§ What you need to do
When you reach the line below that has "right back paw: (996, 692)", start returning lines exactly, and stop after the line that has "left elbow: (412, 444)"; skip the pictures.
━━ Input ━━
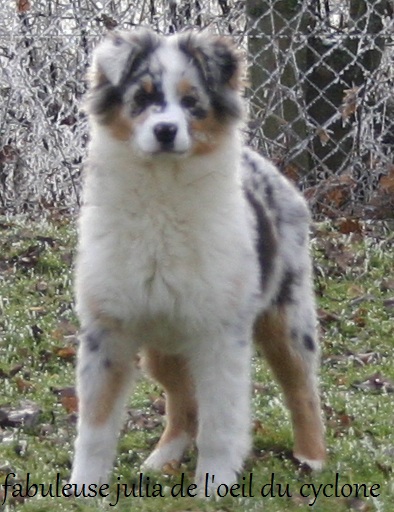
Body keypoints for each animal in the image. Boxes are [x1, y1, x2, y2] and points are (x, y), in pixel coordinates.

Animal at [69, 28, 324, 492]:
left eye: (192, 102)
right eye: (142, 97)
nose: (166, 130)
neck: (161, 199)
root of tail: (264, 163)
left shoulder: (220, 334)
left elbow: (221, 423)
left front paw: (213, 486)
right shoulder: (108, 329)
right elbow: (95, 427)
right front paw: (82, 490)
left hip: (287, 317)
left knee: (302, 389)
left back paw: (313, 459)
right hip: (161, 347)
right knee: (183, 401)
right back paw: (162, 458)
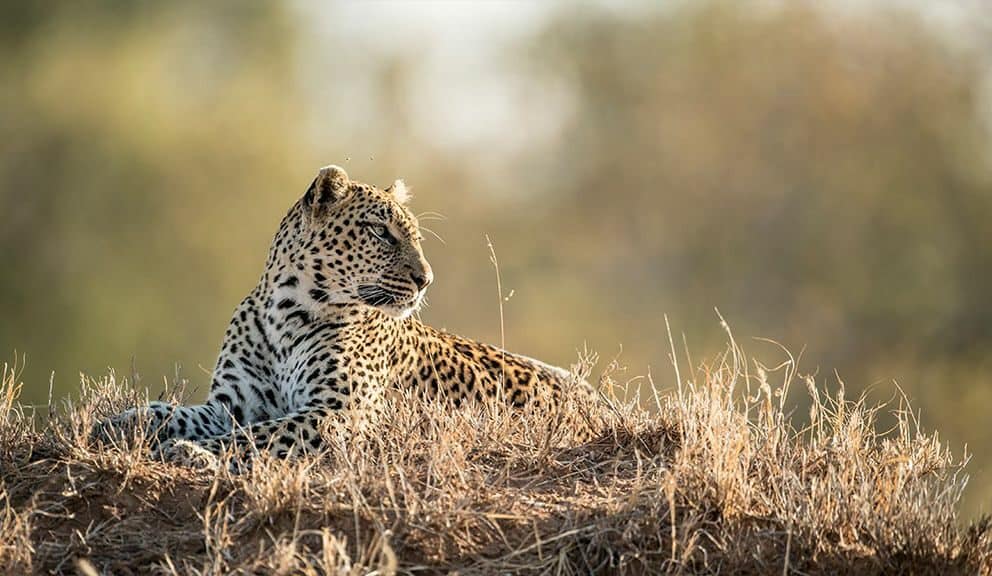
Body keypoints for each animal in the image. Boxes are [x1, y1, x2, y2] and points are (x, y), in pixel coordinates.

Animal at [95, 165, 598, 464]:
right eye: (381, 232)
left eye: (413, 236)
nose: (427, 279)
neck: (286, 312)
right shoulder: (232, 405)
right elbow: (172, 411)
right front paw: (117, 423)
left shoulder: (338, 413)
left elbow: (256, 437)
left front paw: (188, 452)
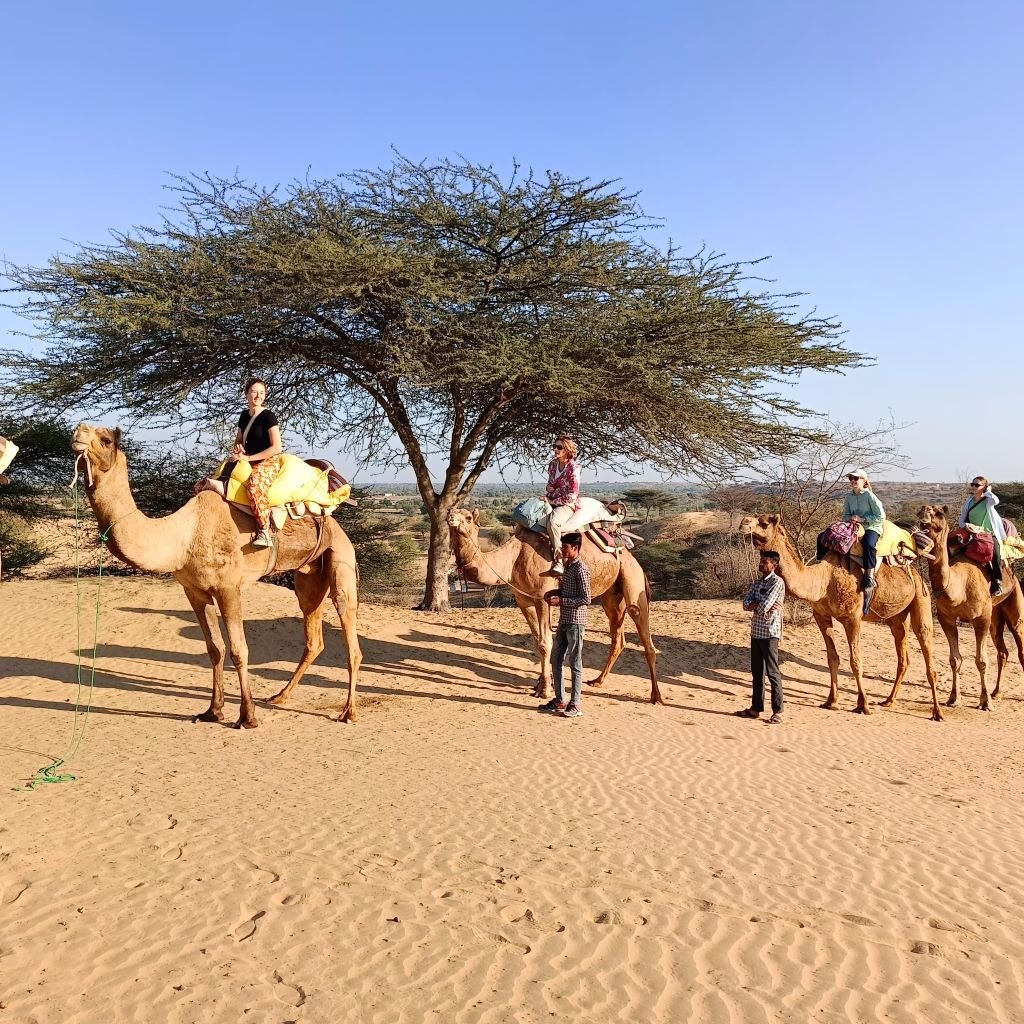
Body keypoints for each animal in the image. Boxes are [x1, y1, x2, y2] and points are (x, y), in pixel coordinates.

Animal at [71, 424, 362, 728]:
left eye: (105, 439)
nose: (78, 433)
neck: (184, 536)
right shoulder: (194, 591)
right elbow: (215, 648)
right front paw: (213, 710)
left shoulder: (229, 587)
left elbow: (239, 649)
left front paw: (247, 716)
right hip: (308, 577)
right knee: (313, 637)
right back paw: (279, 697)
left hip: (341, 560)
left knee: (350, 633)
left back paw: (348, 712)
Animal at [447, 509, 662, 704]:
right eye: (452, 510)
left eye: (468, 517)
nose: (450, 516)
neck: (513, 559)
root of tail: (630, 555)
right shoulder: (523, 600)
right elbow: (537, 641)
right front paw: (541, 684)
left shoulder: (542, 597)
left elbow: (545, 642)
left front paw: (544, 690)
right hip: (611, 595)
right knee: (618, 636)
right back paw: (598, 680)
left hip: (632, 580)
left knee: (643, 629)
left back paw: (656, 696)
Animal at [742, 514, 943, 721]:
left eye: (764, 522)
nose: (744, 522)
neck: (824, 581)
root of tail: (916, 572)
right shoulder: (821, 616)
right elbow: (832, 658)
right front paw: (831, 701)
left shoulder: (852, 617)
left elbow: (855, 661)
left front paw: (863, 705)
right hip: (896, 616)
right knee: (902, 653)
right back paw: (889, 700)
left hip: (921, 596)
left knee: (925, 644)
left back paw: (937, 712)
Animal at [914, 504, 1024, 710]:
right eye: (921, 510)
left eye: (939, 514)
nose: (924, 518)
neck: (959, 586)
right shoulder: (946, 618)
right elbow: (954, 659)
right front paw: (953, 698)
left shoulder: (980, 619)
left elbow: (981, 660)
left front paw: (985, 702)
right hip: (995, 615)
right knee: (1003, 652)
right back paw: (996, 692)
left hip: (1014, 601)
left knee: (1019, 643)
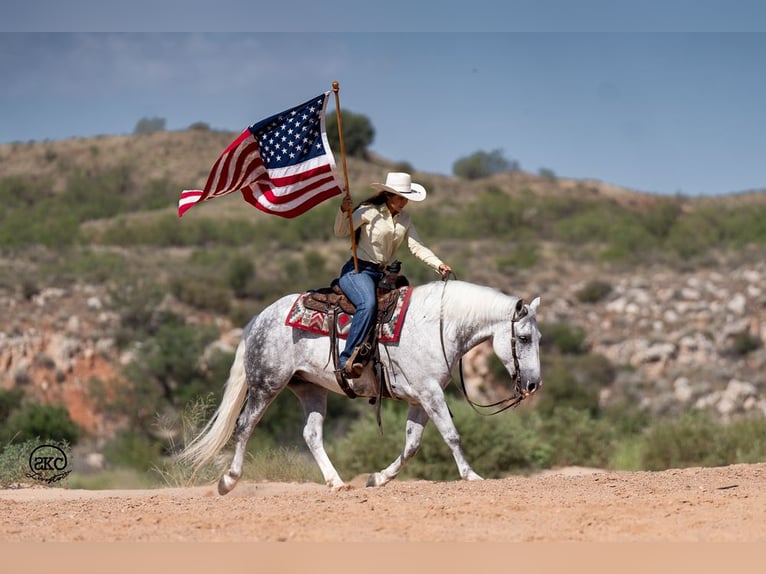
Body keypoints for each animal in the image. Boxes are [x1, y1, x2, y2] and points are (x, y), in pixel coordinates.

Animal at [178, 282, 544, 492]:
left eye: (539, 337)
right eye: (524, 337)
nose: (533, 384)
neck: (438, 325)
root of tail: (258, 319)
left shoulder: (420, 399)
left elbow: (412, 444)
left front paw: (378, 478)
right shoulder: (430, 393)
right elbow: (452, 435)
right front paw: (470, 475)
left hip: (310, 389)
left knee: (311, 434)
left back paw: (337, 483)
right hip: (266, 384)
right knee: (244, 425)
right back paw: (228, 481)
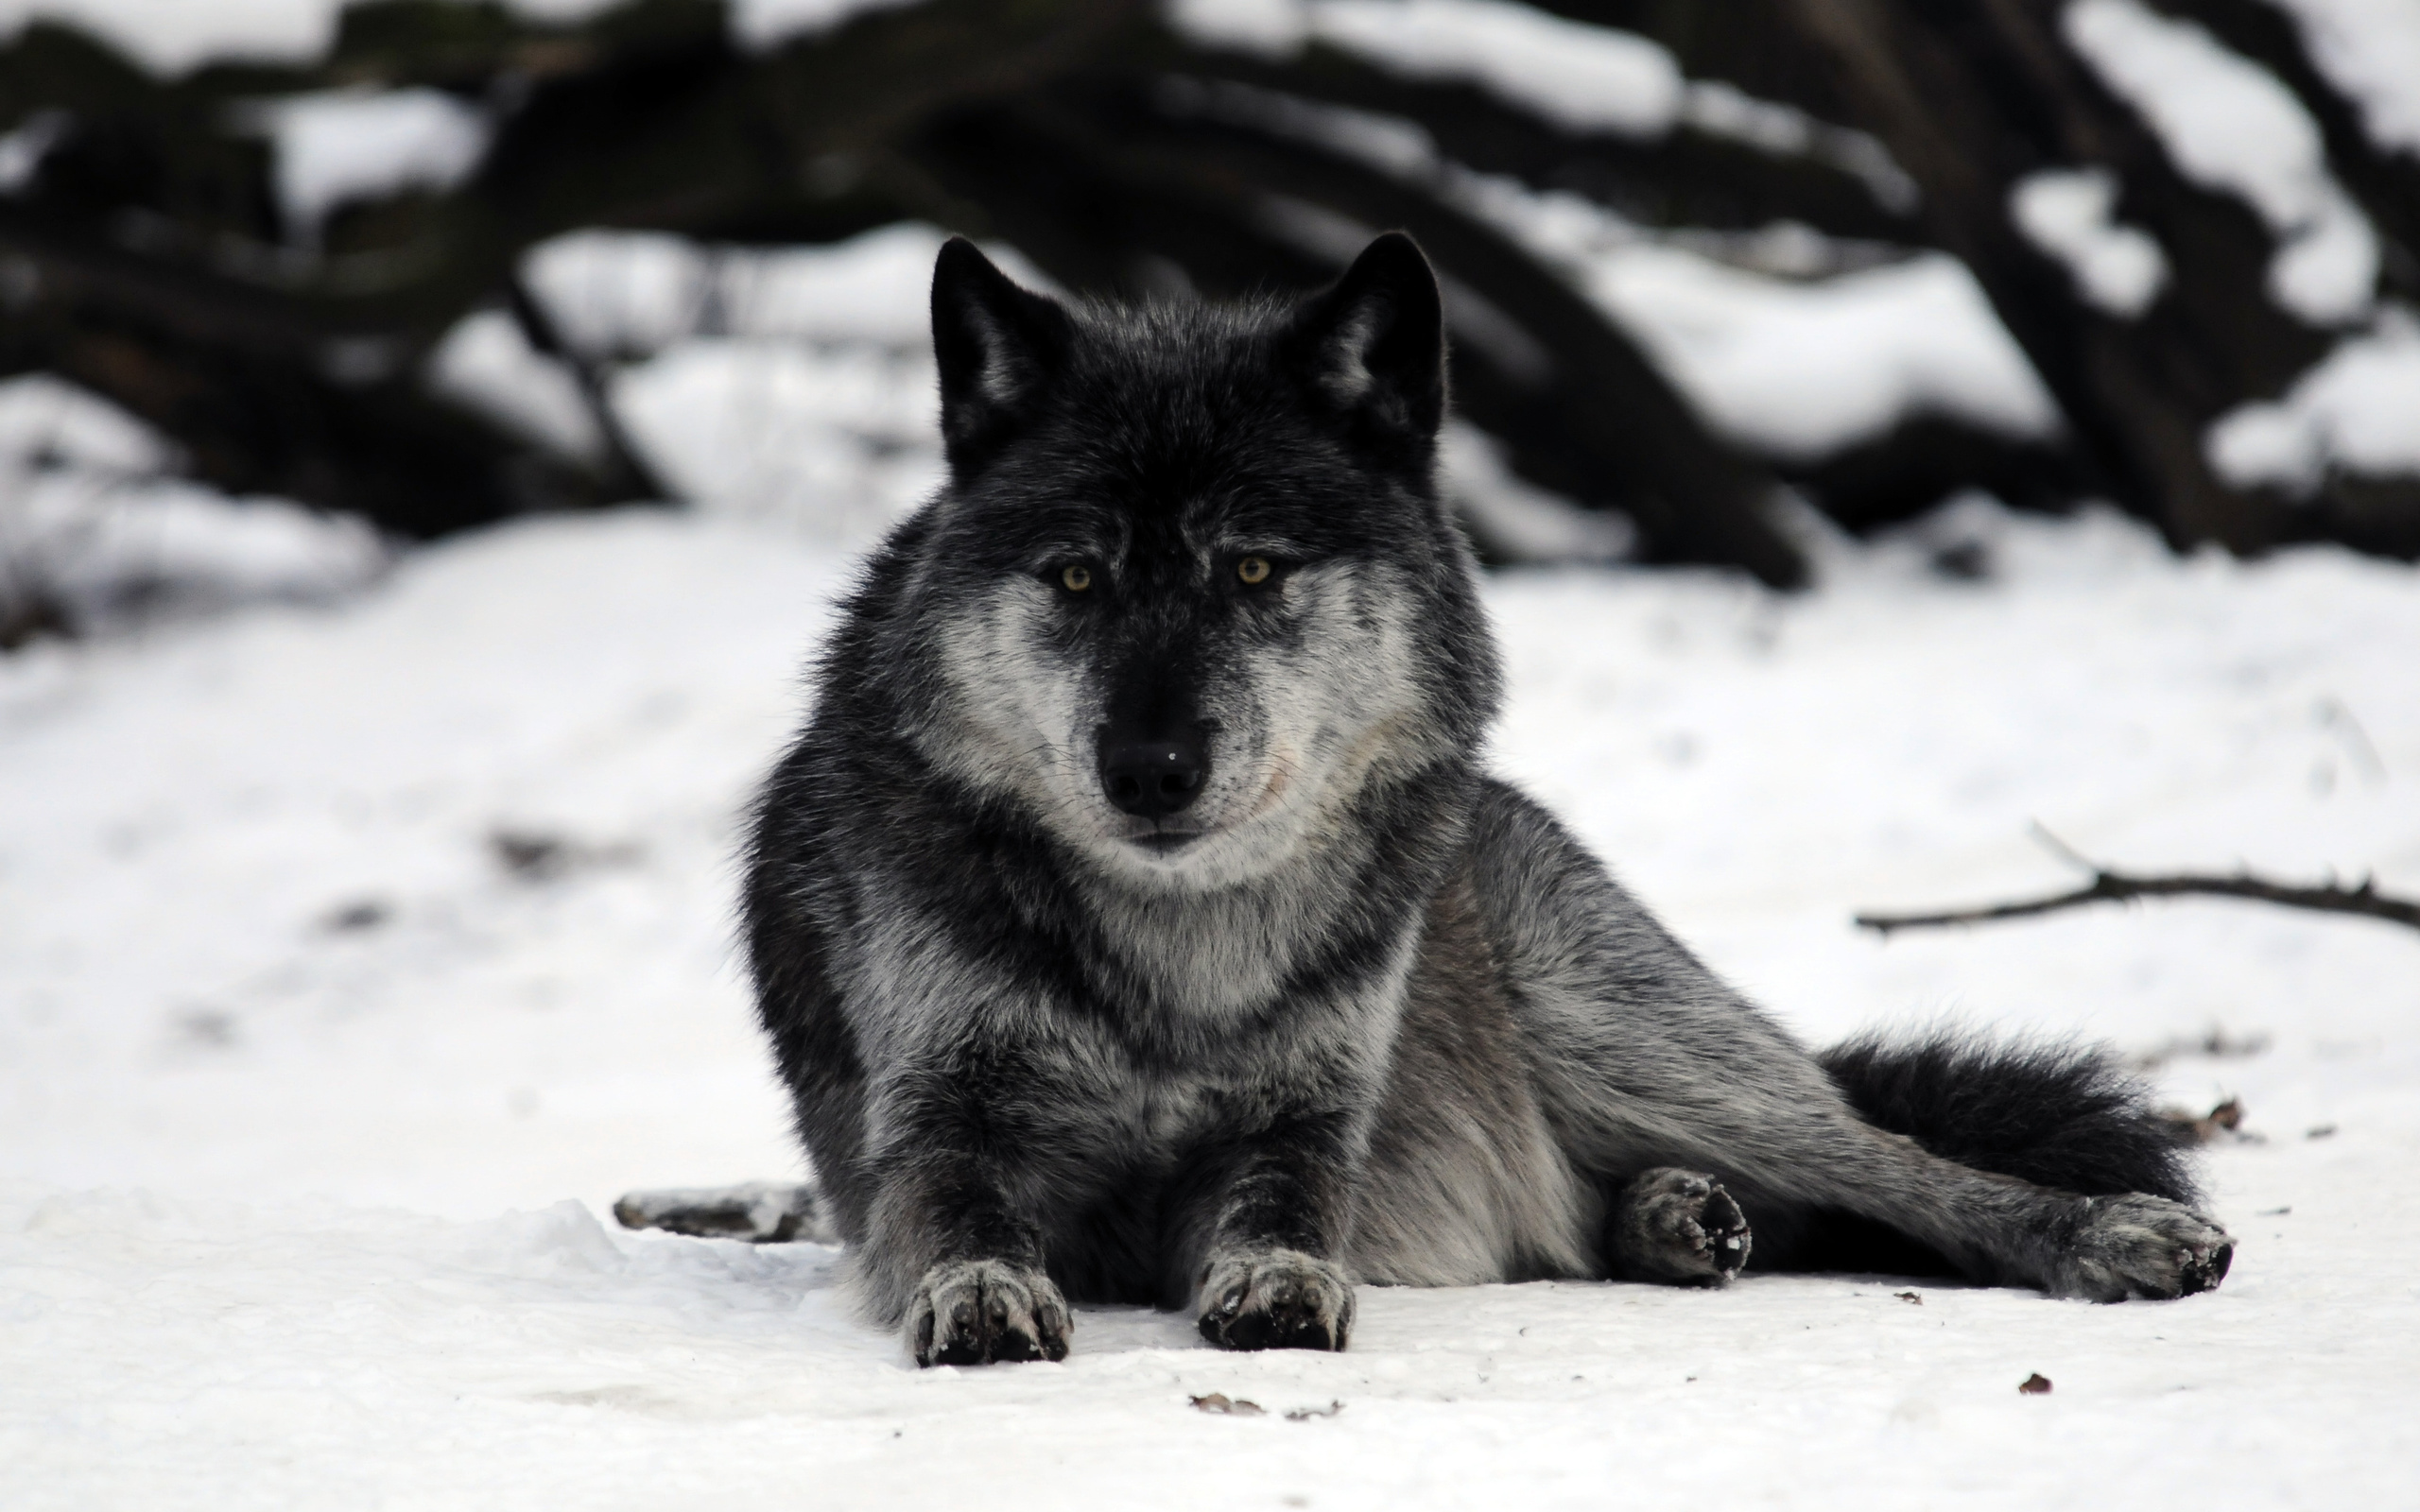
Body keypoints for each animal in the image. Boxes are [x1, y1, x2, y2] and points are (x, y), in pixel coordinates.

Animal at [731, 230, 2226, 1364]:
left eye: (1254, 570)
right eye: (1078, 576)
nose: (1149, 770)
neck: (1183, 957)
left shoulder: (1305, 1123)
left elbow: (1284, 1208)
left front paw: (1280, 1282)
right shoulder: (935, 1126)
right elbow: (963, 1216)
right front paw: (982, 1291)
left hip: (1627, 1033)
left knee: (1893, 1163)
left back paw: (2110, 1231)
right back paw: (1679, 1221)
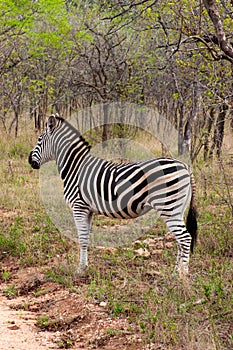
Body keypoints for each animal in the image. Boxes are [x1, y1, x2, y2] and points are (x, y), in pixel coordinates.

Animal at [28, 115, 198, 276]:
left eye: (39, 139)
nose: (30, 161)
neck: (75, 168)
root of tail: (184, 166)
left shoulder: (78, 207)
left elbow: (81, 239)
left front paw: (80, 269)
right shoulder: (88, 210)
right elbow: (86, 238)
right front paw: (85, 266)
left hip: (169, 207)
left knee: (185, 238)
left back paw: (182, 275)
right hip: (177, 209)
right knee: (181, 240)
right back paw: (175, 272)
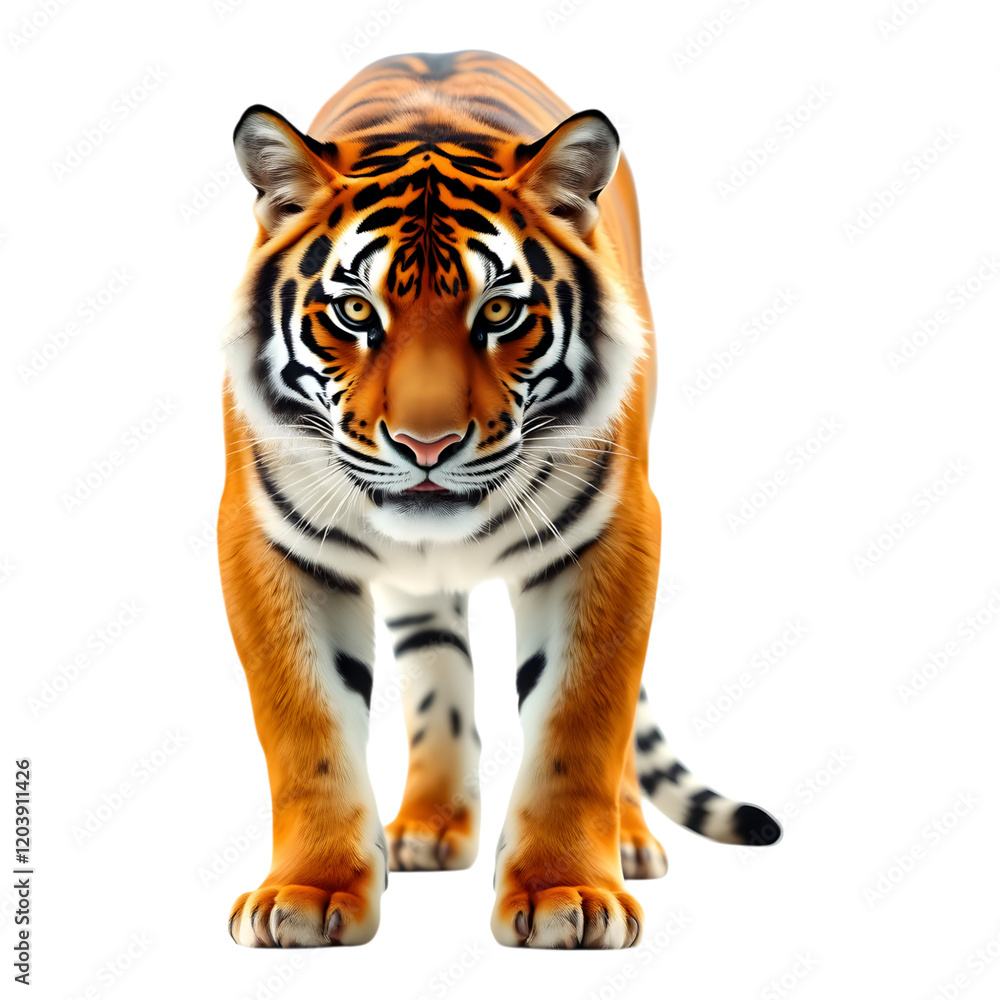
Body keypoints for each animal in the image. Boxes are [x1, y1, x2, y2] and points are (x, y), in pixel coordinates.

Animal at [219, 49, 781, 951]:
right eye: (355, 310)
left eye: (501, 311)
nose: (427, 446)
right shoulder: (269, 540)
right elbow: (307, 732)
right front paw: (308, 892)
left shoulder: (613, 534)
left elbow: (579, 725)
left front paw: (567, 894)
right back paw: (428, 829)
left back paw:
━━━
§ Reply to the task
right back paw: (996, 692)
left hip: (1014, 601)
left knee: (1019, 643)
Body keypoints for each animal in the image. Boxes are [x1, y1, x2, y2] and points are (x, y), in pixel coordinates.

Animal at [178, 282, 544, 492]:
left eye: (539, 337)
right eye: (524, 337)
nose: (533, 384)
neck: (438, 325)
root of tail: (258, 319)
left shoulder: (420, 399)
left elbow: (412, 444)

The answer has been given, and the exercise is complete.